Frequently Asked Questions
How much money will I get from the 23andMe settlement?
It depends on your claim type. Health Information Claims pay up to $165.00, Statutory Cash Claims for residents of Alaska, California, Illinois, or Oregon pay approximately $100, and Extraordinary Claims for documented out-of-pocket expenses pay up to $10,000.
Do I need to provide documentation to file a 23andMe settlement claim?
For Health Information Claims, no additional documentation is required beyond selecting your payment method. Statutory Claims require residency attestation. Extraordinary Claims require detailed proof such as bank statements, receipts, police reports, or counseling invoices.
Has the 23andMe settlement claim deadline passed?
The primary deadline was February 17, 2026, which has passed. Some claimants who received their first notice on January 5, 2026, may have had an extended deadline of March 1, 2026. Contact the settlement administrator at (833) 621-5792 to ask about late filing.
Why did the settlement amount increase from $30 million to $50 million?

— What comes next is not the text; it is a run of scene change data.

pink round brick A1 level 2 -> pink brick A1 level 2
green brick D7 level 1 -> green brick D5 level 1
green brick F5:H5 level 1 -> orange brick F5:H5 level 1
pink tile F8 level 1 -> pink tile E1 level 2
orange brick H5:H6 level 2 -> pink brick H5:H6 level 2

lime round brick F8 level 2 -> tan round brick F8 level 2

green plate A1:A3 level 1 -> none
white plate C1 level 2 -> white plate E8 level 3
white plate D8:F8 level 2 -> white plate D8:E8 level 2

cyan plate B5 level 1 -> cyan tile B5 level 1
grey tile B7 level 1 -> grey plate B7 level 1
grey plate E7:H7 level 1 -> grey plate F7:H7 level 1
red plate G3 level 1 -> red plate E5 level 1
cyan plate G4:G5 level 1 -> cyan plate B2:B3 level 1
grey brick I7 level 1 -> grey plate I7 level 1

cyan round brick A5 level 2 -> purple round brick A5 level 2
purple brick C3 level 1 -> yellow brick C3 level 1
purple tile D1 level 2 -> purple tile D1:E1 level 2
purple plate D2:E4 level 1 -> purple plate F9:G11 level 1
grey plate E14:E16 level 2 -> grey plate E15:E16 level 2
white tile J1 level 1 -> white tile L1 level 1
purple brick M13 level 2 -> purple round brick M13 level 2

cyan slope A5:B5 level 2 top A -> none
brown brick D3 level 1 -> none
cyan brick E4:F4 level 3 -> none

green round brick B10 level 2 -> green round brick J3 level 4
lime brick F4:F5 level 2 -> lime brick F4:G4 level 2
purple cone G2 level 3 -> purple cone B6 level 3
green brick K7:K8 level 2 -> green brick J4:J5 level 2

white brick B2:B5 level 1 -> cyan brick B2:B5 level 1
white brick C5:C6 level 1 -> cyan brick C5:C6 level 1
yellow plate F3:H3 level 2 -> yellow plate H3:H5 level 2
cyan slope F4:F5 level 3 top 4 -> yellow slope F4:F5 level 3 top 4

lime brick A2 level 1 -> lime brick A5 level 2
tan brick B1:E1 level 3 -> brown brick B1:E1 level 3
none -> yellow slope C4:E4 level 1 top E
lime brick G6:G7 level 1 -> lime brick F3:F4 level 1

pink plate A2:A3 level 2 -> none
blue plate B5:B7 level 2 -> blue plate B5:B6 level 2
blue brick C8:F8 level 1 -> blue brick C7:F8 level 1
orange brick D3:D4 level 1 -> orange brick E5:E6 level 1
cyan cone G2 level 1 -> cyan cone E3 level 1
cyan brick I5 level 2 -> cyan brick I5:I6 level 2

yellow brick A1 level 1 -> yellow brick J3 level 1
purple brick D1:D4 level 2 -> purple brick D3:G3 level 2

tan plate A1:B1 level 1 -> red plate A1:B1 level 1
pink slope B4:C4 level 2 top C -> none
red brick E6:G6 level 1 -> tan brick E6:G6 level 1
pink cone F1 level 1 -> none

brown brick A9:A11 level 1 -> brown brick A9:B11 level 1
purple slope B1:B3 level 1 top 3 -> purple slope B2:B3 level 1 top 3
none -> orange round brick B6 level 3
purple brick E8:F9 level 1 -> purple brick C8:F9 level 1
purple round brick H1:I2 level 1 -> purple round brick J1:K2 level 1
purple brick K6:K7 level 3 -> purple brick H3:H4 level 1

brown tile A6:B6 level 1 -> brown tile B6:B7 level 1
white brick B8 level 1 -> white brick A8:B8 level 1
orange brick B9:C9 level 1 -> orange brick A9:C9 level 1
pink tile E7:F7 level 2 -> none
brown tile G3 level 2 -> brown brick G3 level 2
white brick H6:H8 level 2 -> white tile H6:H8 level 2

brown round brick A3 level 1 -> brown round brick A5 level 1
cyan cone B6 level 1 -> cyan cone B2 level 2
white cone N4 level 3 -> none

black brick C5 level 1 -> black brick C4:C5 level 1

When 23andMe filed for Chapter 11 bankruptcy in March 2025, additional assets were freed during the restructuring process. This allowed the settlement fund to grow by $20 million before receiving final court approval in January 2026.
What is the genetic monitoring benefit included in the settlement?
All eligible claimants can enroll in five years of Privacy & Medical Shield plus Genetic Monitoring. This service is designed to detect unauthorized use of your genetic data and is separate from any cash payment you may receive.